Week 19: the week of…

I read this article about how the Japanese have 72 micro seasons – based round things like when the swallows arrive or the bamboo shoots or the peonies bloom. It’s a brilliant way of noticing what it’s going on and I thought I would really like to do that.

I don’t want to do 72 ko (that’s what they’re called) because that’s one every 5 days and I can’t get my head round that but I do like the idea of one a week. I’m going to base it round what’s happening on Saturday as that’s when I can most regularly spend time in the garden but it will be linked to the calendar week so I can see where I am next year.

What week is this?

I’ve missed loads of weeks already. When the crab apple blossoms! When the lily of the valley come through! When the black bees come to the pulmonaria, when the frogs start gathering in the pond. Last week was OBVIOUSLY when the swifts come back which is one of my favourite weeks of the year and they have been screeching overhead ever since.

I went out into the garden and I tried to work out what week it was. A few roses are out but not many, the foxglove’s are swelling but they’re not open, the honeywort is still green just going purple. It’s the week all the big things (not the brave early Spring flowers who’ve been and nearly gone) but the big stars get ready. It’s the week of everything getting ready to happen…

Of potential and bud and about to be a big performance but not quite…(apart from angelica – though I think there’s lots more to come).

This is the first full weekend of sunshine this year (it feels like) and it feels like everything is just waiting to go. In the evening, Luke and I were sitting in the hammock and the iris that was in bud in the morning, unfurled in front out our eyes. Which kind of makes it “the week the irises unfurl” (which is an actual Ko in Japan) but I’m sticking with the week everything’s about to happen because that’s what it is.

Do NOTHING for Nature

I have loads of lady birds earlier than usual this year. And lots and lots of flying insects, bees; wasps; flies the works.

I think this is because I didn’t clear up in the Autumn/ Winter. It took a huge effort not to, especially in Feb etc, when it looked skanky and dead and almost ready to grow. But I didn’t and it just goes to show that the best thing you can do is nothing!

Gooseberry Dilemma

Luke gave me these for my birthday. I love them. I haven’t managed to get a crop off them. They had tiny gooseberries on them, and then… lots of caterpillars. I’ve never had this dilemma before – caterpillars always eat the things I don’t mind about. You can’t kill baby butterflies but how am I ever going to get gooseberries? It seems particularly galling that the plant is covered in caterpillar poo…

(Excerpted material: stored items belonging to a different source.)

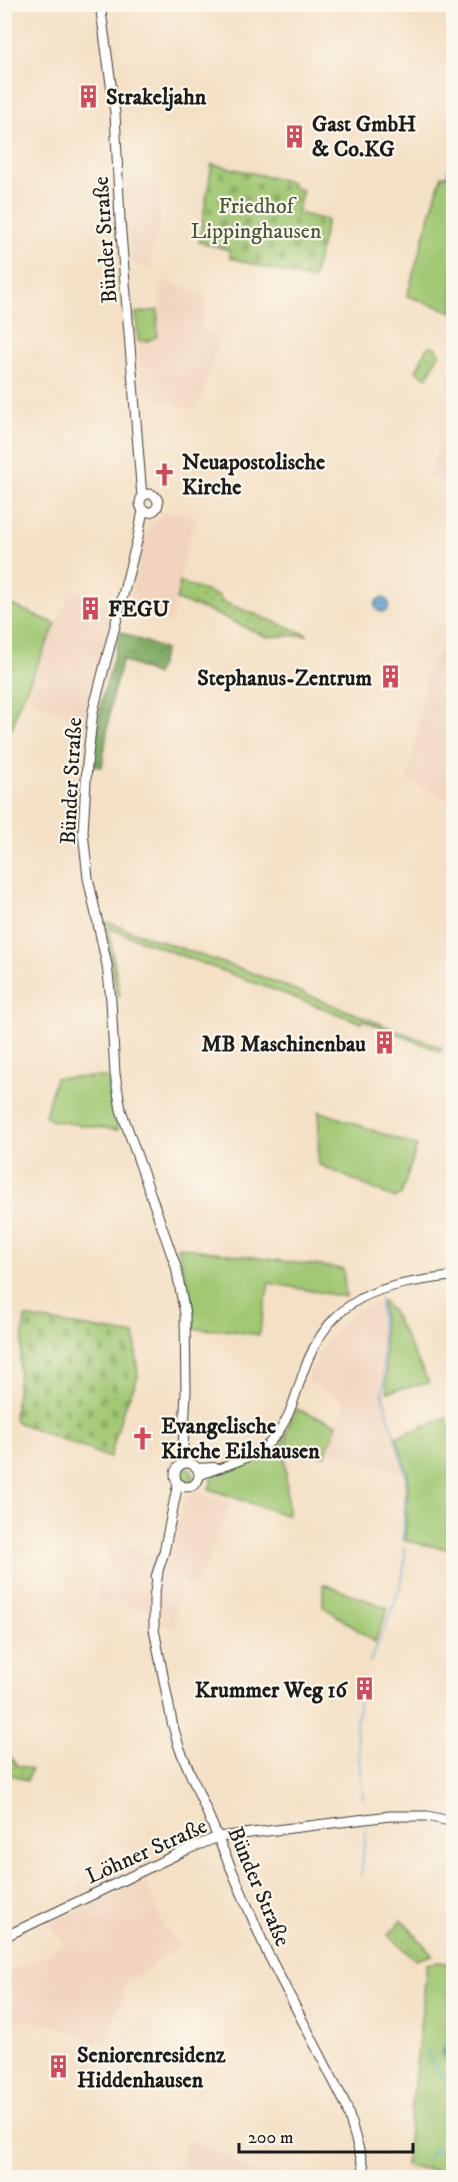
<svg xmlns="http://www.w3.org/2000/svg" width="458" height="2182" font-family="'IM FELL DW Pica',serif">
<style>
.built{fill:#f2d4be}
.green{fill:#a1c873;stroke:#5e7248;stroke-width:1.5}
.forest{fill:url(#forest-crowns);stroke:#4e6440;stroke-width:1.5}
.cemetery{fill:url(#cemetery-stones);stroke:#5e7248;stroke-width:1.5}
.park{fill:url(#park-dots);stroke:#5e7248;stroke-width:1.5}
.water{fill:url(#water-rules);stroke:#40617a;stroke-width:1.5}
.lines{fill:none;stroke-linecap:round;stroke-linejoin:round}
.stream{stroke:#63a6d7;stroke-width:1.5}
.minor-casing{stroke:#3c3935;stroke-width:10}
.major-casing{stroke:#3c3935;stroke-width:11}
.minor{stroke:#fff;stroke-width:8}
.major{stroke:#fff;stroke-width:9}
.labels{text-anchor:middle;stroke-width:4.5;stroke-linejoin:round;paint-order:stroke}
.poi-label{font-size:22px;font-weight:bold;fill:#1c1c1c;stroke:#fbf7ec;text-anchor:start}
.park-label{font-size:22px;fill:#4b583a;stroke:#fbf7ec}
.street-label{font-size:22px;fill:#1c1c1c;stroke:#fbf7ec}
</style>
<defs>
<pattern id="forest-crowns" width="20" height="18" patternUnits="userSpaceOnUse" patternTransform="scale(1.5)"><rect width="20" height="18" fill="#80ac65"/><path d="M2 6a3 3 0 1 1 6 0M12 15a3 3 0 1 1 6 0" fill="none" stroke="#688b52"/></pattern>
<pattern id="cemetery-stones" width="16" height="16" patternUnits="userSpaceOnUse" patternTransform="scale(1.5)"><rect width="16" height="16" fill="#a1c873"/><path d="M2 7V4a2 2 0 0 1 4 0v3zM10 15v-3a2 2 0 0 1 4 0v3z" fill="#8aab63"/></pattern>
<pattern id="park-dots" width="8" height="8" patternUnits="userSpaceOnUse" patternTransform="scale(1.5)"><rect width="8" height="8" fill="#a1c873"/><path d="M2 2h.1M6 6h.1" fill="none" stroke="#8aab63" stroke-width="1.8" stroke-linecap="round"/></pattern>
<pattern id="water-rules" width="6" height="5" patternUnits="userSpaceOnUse" patternTransform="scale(1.5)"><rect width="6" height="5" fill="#63a6d7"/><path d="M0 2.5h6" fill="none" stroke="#5186ae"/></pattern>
</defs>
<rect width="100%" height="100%" fill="#fbf7ec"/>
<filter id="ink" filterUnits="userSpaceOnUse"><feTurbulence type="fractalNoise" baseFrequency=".0167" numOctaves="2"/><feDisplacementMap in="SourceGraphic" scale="12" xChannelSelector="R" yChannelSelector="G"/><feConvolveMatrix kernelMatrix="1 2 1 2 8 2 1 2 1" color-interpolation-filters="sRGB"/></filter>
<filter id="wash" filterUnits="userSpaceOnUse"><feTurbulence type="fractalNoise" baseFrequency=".008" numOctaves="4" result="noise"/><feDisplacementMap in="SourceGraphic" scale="24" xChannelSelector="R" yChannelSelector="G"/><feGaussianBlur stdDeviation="1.35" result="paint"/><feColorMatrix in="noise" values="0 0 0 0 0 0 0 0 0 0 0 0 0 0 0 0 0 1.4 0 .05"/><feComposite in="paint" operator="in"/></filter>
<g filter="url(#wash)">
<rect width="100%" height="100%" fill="#f4e0c4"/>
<!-- built -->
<path class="built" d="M 127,174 L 158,189 L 160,219 L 149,269 L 131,264 L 125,192 Z
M 161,280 L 207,295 L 201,330 L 221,337 L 199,406 L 196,409 L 193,410 L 142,393 L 138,341 L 148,341 L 157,336 Z
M 453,415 L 453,473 L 449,484 L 431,477 L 429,473 Z
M 169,513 L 182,513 L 197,518 L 188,543 L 170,625 L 126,610 L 143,544 L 150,527 L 161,515 Z
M 71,589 L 113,606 L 91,687 L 85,723 L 25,695 Z
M 453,624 L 453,801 L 407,781 L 427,674 L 437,653 L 448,654 Z
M 380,1300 L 384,1383 L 381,1392 L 404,1473 L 329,1452 L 345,1403 L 307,1381 L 319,1352 L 341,1324 L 357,1311 Z
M 195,1492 L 232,1504 L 196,1587 L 180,1579 L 175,1629 L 161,1625 L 160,1612 L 95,1601 L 109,1540 L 167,1562 L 184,1499 L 188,1494 Z
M 106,1845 L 110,1858 L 112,1857 L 121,1876 L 82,1894 L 79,1893 L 76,1888 L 77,1883 Z
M 143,1878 L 162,1923 L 180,1946 L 127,1984 L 109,2036 L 105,2042 L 98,2044 L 55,2025 L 32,2021 L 5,2020 L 5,1973 L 44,1957 L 64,1945 L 51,1922 L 83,1909 Z
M 185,2140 L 196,2142 L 262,2177 L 179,2177 Z
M 405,2165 L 433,2170 L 447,2177 L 404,2178 Z"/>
<!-- green -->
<path class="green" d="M 448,170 L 454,172 L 453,312 L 407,296 L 439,184 L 442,176 L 447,176 Z
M 158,310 L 157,336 L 148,341 L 138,341 L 136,313 Z
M 5,602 L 56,624 L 18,707 L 12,729 L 5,725 Z
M 103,921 L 252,973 L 442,1048 L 441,1052 L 363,1020 L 362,1023 L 108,928 L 120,996 L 116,993 Z
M 107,1077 L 118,1130 L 53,1121 L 45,1116 L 55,1078 Z
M 319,1111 L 417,1146 L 401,1195 L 394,1198 L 318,1164 Z
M 177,1247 L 343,1269 L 346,1297 L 269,1283 L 259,1335 L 224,1330 L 194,1329 L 191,1297 Z
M 382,1301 L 385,1302 L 389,1310 L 391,1309 L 429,1383 L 387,1392 Z
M 296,1409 L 337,1424 L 325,1456 L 288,1447 L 286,1431 Z
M 446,1417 L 453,1438 L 453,1550 L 405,1541 L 408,1475 L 396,1437 Z
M 284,1434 L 288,1514 L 286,1515 L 209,1489 L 214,1475 C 245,1466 263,1461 284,1434 Z
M179 1475a7 7 0 1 1 14 0a7 7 0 1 1-14 0Z
M 323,1584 L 388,1608 L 375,1642 L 323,1606 Z
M 437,1962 L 448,1963 L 448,2020 L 453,2023 L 453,2042 L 446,2045 L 449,2065 L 453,2069 L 453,2177 L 447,2177 L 433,2170 L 405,2165 L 427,1964 Z"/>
<!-- forest -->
<path class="forest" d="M 121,632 L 165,650 L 156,675 L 122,660 L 112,697 L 102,767 L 90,764 L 103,695 Z"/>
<!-- cemetery -->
<path class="cemetery" d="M 212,164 L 292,182 L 291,187 L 303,190 L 297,213 L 327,220 L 313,280 L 230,258 L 229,250 L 199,242 Z
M 25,1317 L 135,1335 L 138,1377 L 122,1414 L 110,1458 L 16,1422 L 14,1418 Z"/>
<!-- park -->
<path class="park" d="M 430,346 L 437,348 L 439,354 L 427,378 L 416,371 L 426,349 Z
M 180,582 L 219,596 L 221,601 L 308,635 L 267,637 L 207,610 L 176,600 Z
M 10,1757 L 17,1765 L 31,1770 L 27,1781 L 5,1772 Z
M 402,1920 L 433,1955 L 415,1960 L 388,1935 Z"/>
<!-- water -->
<path class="water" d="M375 605a7 7 0 1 1 14 0a7 7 0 1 1-14 0Z
M 453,2042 L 453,2069 L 442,2053 L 446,2045 Z"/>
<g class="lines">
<!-- stream -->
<path class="stream" d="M 380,1299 L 384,1384 L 382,1392 L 406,1476 L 403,1540
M 370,1662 C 382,1632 410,1579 404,1548
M 363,1799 L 356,1725 L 363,1677
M 361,1876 L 366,1828
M 427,2050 L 431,2060 L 454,2093
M 427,2160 L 432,2151 L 436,2150 L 454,2159"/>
</g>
</g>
<g filter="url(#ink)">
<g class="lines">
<defs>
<path id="minor" d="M 197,1468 L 214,1467
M 199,1476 C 222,1465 250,1462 269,1443 C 288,1425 295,1397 303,1373 C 330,1295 379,1285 454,1276"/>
<path id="major" d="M 100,4 L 115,113 L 120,220 L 142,497
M140 503a9 9 0 1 1 18 0a9 9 0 1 1-18 0Z
M 143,510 L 138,537 L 93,711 L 87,764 L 83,832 L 88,878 L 107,965 L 111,1000 L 115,1074 L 121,1110 L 176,1267 L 185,1314 L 186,1392 L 182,1464
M175 1475a12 12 0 1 1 24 0a12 12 0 1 1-24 0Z
M 158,1573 L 154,1598 L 154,1629 L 172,1722 L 179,1747 L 267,1952 L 346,2105 L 367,2178
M 156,1577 L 164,1552 L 178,1483
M 4,1937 L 186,1850 L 218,1837 L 390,1816 L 427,1816 L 454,1822"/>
</defs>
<!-- minor casing -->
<use href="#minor" class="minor-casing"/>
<!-- major casing -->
<use href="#major" class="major-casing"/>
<!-- minor -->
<use href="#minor" class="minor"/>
<!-- major -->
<use href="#major" class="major"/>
</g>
</g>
<!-- icons -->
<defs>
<symbol id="building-bare" viewBox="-9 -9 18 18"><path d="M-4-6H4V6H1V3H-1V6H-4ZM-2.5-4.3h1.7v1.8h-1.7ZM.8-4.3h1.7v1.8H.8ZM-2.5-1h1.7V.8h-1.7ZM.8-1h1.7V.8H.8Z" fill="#d1495b" stroke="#fbf7ec" stroke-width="2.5" paint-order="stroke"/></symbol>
<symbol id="church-bare" viewBox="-9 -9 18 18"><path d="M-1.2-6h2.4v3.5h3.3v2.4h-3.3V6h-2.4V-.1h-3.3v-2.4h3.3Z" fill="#d1495b" stroke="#fbf7ec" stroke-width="2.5" paint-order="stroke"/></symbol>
</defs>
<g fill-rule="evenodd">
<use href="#building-bare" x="72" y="80" width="33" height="33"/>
<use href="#building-bare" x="278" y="120" width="33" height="33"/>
<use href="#church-bare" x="148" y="458" width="33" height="33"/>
<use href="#building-bare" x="74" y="592" width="33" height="33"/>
<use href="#building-bare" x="374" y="660" width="33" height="33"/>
<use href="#building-bare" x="368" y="1026" width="33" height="33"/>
<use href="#church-bare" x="126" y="1422" width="33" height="33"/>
<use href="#building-bare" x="348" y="1672" width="33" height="33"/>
<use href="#building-bare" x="42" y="2050" width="33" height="33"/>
</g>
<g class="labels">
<!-- poi labels -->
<g class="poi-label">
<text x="106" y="104">Strakeljahn</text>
<text x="312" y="131">Gast GmbH<tspan x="312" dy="25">&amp; Co.KG</tspan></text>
<text x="182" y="469">Neuapostolische<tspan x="182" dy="25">Kirche</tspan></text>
<text x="108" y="616">FEGU</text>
<text x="372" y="685" text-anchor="end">Stephanus-Zentrum</text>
<text x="366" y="1051" text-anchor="end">MB Maschinenbau</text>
<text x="161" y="1433">Evangelische<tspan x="161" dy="25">Kirche Eilshausen</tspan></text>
<text x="347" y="1697" text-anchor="end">Krummer Weg 16</text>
<text x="77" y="2062">Seniorenresidenz<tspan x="77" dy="25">Hiddenhausen</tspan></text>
</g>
<!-- park labels -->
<g class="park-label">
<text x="256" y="213">Friedhof<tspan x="256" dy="25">Lippinghausen</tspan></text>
</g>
<!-- street labels -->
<g class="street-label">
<text transform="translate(104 240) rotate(-94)" y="8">Bünder Straße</text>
<text transform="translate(70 781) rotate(-87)" y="8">Bünder Straße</text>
<text transform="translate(146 1850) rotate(-24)" y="8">Löhner Straße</text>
<text transform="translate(260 1886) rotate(67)" y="8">Bünder Straße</text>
</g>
</g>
<!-- margin -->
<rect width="458" height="2182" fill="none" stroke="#fbf7ec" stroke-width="24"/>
<!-- scale -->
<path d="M239 2143v9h174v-9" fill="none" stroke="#1c1c1c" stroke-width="3"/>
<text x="248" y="2143" font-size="18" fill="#1c1c1c" stroke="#fbf7ec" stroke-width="4.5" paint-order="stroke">200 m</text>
</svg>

I moved some of them (on a leaf) to the rose they usually eat but I think it was too little too late.

Good Wood?

My Nicotania seedlings have been fab this year. I have had about 50. I’ve planted and given away loads. The biggest and most successful ones – by many inches – are the ones I’ve grown in an old wooden drawer. Why?

They have benefitted from being in the greenhouse but they are about twice as big as the ones I”ve grown in pots. They also started small – I planted the best ones in pots and the smallest ones in here. My theory … FWIW which isn’t much – is that it’s the wood! Beneficial fungi in the wood were ready to start with all their special mycelium business and that’s what’s made them so strong…

I love chilli (seedlings).

Last year’s chilli was a disaster – one stumpy chilli half an inch long. I blame the lack of sun. The seedlings look great. As they do this year…. I germinated them all in the growlight. Then I moved 3 of them upstairs and left 2 in the growlight – you can tell which…

I had to move the all upstairs because the mice in the kitchen were eating them. I love how green and bright their leaves are and I guess the mice do too!